* TASK INPUT *

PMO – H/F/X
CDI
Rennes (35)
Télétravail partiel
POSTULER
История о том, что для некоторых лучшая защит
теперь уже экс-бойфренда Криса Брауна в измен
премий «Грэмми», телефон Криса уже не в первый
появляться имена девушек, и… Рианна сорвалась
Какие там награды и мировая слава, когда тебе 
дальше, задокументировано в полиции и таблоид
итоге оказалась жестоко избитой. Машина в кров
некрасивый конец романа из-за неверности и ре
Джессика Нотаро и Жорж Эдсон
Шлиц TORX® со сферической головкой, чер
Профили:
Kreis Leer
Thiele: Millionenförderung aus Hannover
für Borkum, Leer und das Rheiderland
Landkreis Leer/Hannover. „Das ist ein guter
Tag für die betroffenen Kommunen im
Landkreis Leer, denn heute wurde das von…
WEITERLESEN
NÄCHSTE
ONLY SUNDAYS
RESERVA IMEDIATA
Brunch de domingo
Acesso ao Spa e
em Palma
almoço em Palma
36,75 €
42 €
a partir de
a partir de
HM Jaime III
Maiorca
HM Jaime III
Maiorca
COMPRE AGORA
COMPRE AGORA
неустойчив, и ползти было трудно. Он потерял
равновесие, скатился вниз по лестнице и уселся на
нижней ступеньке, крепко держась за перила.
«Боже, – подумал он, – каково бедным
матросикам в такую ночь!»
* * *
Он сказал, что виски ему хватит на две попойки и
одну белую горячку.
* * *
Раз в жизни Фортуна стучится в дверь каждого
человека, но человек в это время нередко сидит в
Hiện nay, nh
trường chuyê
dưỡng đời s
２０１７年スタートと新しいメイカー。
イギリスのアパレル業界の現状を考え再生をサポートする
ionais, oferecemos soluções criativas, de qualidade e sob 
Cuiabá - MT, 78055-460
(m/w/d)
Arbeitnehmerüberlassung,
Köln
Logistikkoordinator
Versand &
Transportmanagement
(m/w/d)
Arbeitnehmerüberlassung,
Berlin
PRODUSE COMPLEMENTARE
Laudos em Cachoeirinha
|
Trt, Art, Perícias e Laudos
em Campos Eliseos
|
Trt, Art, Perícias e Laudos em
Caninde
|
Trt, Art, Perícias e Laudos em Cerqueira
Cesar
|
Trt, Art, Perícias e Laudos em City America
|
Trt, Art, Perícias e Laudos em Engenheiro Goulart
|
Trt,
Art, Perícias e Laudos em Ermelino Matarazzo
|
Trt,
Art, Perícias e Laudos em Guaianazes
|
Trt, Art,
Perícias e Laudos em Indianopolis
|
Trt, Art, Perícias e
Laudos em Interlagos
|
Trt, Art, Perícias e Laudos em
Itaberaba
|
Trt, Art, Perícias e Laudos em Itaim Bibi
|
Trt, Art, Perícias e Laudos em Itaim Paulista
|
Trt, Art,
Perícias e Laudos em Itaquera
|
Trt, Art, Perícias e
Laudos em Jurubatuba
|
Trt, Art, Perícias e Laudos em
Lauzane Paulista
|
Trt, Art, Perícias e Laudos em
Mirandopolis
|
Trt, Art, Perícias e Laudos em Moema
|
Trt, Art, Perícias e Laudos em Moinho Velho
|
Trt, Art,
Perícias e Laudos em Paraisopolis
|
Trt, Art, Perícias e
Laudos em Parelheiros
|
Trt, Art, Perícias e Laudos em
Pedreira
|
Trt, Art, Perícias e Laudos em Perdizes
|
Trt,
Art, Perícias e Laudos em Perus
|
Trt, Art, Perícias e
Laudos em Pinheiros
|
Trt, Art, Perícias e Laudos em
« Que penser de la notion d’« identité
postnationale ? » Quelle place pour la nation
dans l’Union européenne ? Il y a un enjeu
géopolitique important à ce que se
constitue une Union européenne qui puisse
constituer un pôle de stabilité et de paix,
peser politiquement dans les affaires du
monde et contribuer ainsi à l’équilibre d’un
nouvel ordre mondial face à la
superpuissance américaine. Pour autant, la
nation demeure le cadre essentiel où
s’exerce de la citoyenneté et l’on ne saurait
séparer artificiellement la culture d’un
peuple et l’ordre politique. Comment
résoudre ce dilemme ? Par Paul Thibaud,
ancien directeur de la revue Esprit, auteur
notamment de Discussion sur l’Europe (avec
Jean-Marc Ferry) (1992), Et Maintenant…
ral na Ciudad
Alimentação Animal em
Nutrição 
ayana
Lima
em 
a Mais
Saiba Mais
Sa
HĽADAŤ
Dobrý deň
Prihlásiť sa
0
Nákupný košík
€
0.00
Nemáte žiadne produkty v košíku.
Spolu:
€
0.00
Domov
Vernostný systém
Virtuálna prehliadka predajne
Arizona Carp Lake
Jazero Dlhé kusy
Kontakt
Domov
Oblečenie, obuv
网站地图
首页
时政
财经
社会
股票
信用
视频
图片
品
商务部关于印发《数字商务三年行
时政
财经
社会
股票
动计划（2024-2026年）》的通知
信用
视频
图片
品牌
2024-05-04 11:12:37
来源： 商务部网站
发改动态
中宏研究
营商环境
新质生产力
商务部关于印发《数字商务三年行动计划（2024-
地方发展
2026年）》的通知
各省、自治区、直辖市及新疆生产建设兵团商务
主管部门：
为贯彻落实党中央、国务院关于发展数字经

* DIRECTIVE *
Which lines in the data above contain "Paulista"? Show each one.

* TASK ANSWER *
Trt, Art, Perícias e Laudos em Itaim Paulista
Lauzane Paulista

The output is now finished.